Siapa Dalang di Balik Deforestasi?
Ekspansi industri ekstraktif menjadi pendorong utama. Sumatera telah dijadikan zona pengorbanan untuk tambang minerba, dengan sedikitnya 1.907 wilayah Izin Usaha Pertambangan (IUP) aktif seluas 2,45 juta hektare—setara dengan empat kali luas Brunei Darussalam. Belum lagi konsesi perkebunan kelapa sawit yang melampaui kapasitas ekologis. Organisasi lingkungan Wahana Lingkungan Hidup Indonesia dan Greenpeace menemukan bahwa antara 2016 hingga 2024, sekitar 1,4 juta hektare hutan hilang di ketiga provinsi terdampak. Hilangnya tutupan hutan ini, khususnya di ekosistem kritis, secara signifikan mengurangi kemampuan alam untuk menahan air hujan.
Lemahnya pengawasan dan penegakan hukum memperburuk situasi. Skema Pemegang Hak Atas Tanah (PHAT) menjadi celah pencucian kayu ilegal, dengan temuan 13 PHAT bermasalah di Batang Toru menunjukkan lemahnya pengawasan jalur legalisasi kayu.
Dampak Nyata ke Kehidupan dan Ekonomi
Bencana ini bukan hanya soal angka statistik. Ini tentang nyawa yang hilang, keluarga yang hancur, dan masa depan yang terampas. Per 8 Desember 2025, korban meninggal meningkat menjadi 961 jiwa, dengan 293 orang masih hilang dan 962.200 orang terpaksa mengungsi.
Kerusakan infrastruktur juga masif. Tercatat 157.600 unit rumah rusak, 1.200 unit fasilitas umum, 199 unit fasilitas kesehatan, 534 unit fasilitas pendidikan, dan 497 unit jembatan. Beberapa desa bahkan dilaporkan lenyap tersapu banjir dan berubah menjadi aliran sungai. Dampak ekonominya pun luar biasa. Lahan pertanian hancur, akses jalan terputus, dan sistem sosial-ekonomi lumpuh. Kerugian jangka panjang dari deforestasi justru jauh lebih besar daripada keuntungan jangka pendek yang diraup korporasi.
Solusi: Investasi pada Pemulihan Ekosistem
Yang bikin frustrasi adalah bencana ini sebenarnya bisa dicegah. Pakar UGM memperingatkan bahwa tanpa tindakan korektif signifikan, puncak musim hujan di masa depan bisa membawa bencana serupa. Alam memiliki kapasitas terbatas untuk menahan cuaca ekstrem, dan kapasitas itu sangat bergantung pada integritas lingkungan.
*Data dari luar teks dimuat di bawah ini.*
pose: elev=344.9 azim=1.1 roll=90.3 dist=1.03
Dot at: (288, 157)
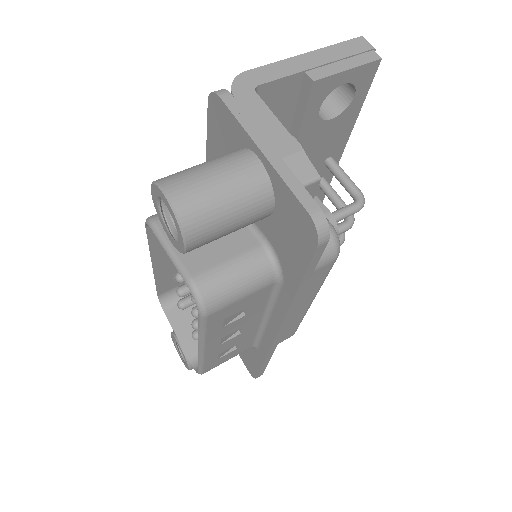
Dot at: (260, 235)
Solusinya bukan rocket science. Perlindungan hutan dan konservasi DAS harus menjadi prioritas utama. Pemerintah perlu menegakkan aturan tata ruang berbasis mitigasi bencana dan menghentikan laju deforestasi di kawasan rawan banjir secara tegas. Rehabilitasi lahan kritis dan reforestasi di area tangkapan air strategis juga mendesak dilakukan untuk memulihkan fungsi hutan sebagai pengendali daur air. Partisipasi masyarakat lokal dalam menjaga hutan juga krusial. Edukasi tentang pentingnya konservasi harus ditingkatkan, bukan hanya sebagai slogan tapi implementasi nyata.
Pesan untuk Kita Semua
Banjir Sumatera adalah peringatan keras dari alam. Ini bukan "takdir" atau "kehendak Tuhan" ini adalah konsekuensi langsung dari pilihan-pilihan yang kita buat sebagai masyarakat. Ketika hutan dibabat untuk keuntungan jangka pendek, kita sedang menggadaikan keselamatan generasi masa depan.
Kamu mungkin berpikir, "Apa yang bisa saya lakukan?" Jawabannya: banyak. Mulai dari mendukung produk ramah lingkungan, tidak membeli produk dari perusahaan perusak hutan, hingga aktif menyuarakan pentingnya konservasi. Tekanan publik bekerja perusahaan dan pemerintah akan bergerak jika kita semua menuntut perubahan.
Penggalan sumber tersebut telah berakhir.